В дни мировой войны. Мемуары министра иностранных дел Австро-Венгрии | страница 10
Притом я вовсе не хочу оспаривать, что последние годы перед войной Германия все еще имела возможность избежать ее. Она должна была лишь разрушить назревшее в европейском общественном мнении подозрение об ее стремлении к мировой гегемонии. Я далек от того, чтобы утверждать, что западноевропейские державы шли на эту войну с легким сердцем, и упорно настаиваю на своем твердом убеждении, что государственные деятели, руководившие политикой западных держав, со своей стороны понимали положение вещей в том смысле, что, если им не удастся побить Германию, то гегемония ее неизбежна.
Я говорю «западные державы», поскольку думаю, что в России могущественная военная партия, возглавленная великим князем Николаем Николаевичем, придерживалась иных воззрений и начала эту войну с полным удовлетворением. Самое трагическое в несчастии, каковым оказалась эта война, заключается в том, что ее, в сущности, никто из действительно ответственных лиц не желал, и она была вызвана кучкой сербских убийц, а затем и русских воинствующих генералов, создавших положение, при котором монархи и государственные люди великих держав оказались застигнуты врасплох событиями.
И действительно, необходимо в этом отношении определенно различать политику враждебных держав. Ни Франция, ни Англия в четырнадцатом году не хотели никакой войны. Во Франции идея реванша не потухала никогда, но все симптомы указывают на то, что в четырнадцатом году она отнюдь не имела намерения выступить, а – как и пятьдесят лет назад – откладывала момент начала войны на будущее. Война была для нее неожиданностью. Что же касается Англии, то, несмотря на антигерманскую политику, она хотела остаться нейтральной и приняла другой курс только ввиду вторжения в Бельгию. В России же был царь, который не знал, чего хотел, и не мог выполнить, что хотел, и военная партия, которая толкала к войне, несмотря ни на что. Россия фактически начала войну без всякого объявления. Остальные державы, Италия и Румыния, втянулись в войну из честолюбивых побуждений – в особенности Румыния. Из-за своего географического положения Италия была более выдвинута, более подвержена давлению Англии, и ей поэтому было труднее, чем Румынии, сохранить нейтралитет.

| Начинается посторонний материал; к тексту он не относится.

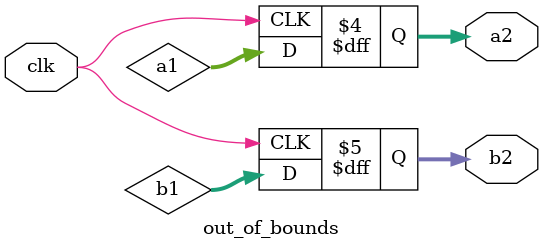
<source format=sv>
module out_of_bounds(input logic clk,
                     output logic[1:0] a2,
                     output logic[1:0] b2);

logic[1:0] a1;
logic[1:0] b1;

always_comb
 if (1'b0)
  a1[5'd8] = 1'b1;

always_ff @ (posedge clk)
 b1[5'd8] <= 1'b1;

always_ff @ (posedge clk) begin
 a2 <= a1;
 b2 <= b1;
end

endmodule

</source>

Но мировая война все же никогда не разразилась бы, если бы возрастающее недоверие Антанты к замыслам Германии не довело бы общей ситуации до точки кипения. Весь образ действия Германии, все поведение ее, речи императора Вильгельма, выступление Пруссии на арене мировой политики, вечное превозношение собственного могущества и бряцание оружием пробудили во всем мире чувство антипатии и тревоги и создали ту моральную коалицию против Германии, которая нашла себе такое ужасное практическое воплощение в войне. С другой стороны, я глубоко убежден, что германские (или лучше сказать – прусские) тенденции были всем миром поняты превратно и что влиятельные круги Германии никогда не стремились к мировому господству. Они хотели утвердить себе место под луной, они стремились встать в один ряд с первыми державами мира; это было их право. Но безусловные и вечные германские провокации и вызванные ими постоянно усиливавшиеся опасения Антанты создали ту роковую конкуренцию в вооружении и ту коалиционную политику, которая разразилась войной, подобной страшному урагану.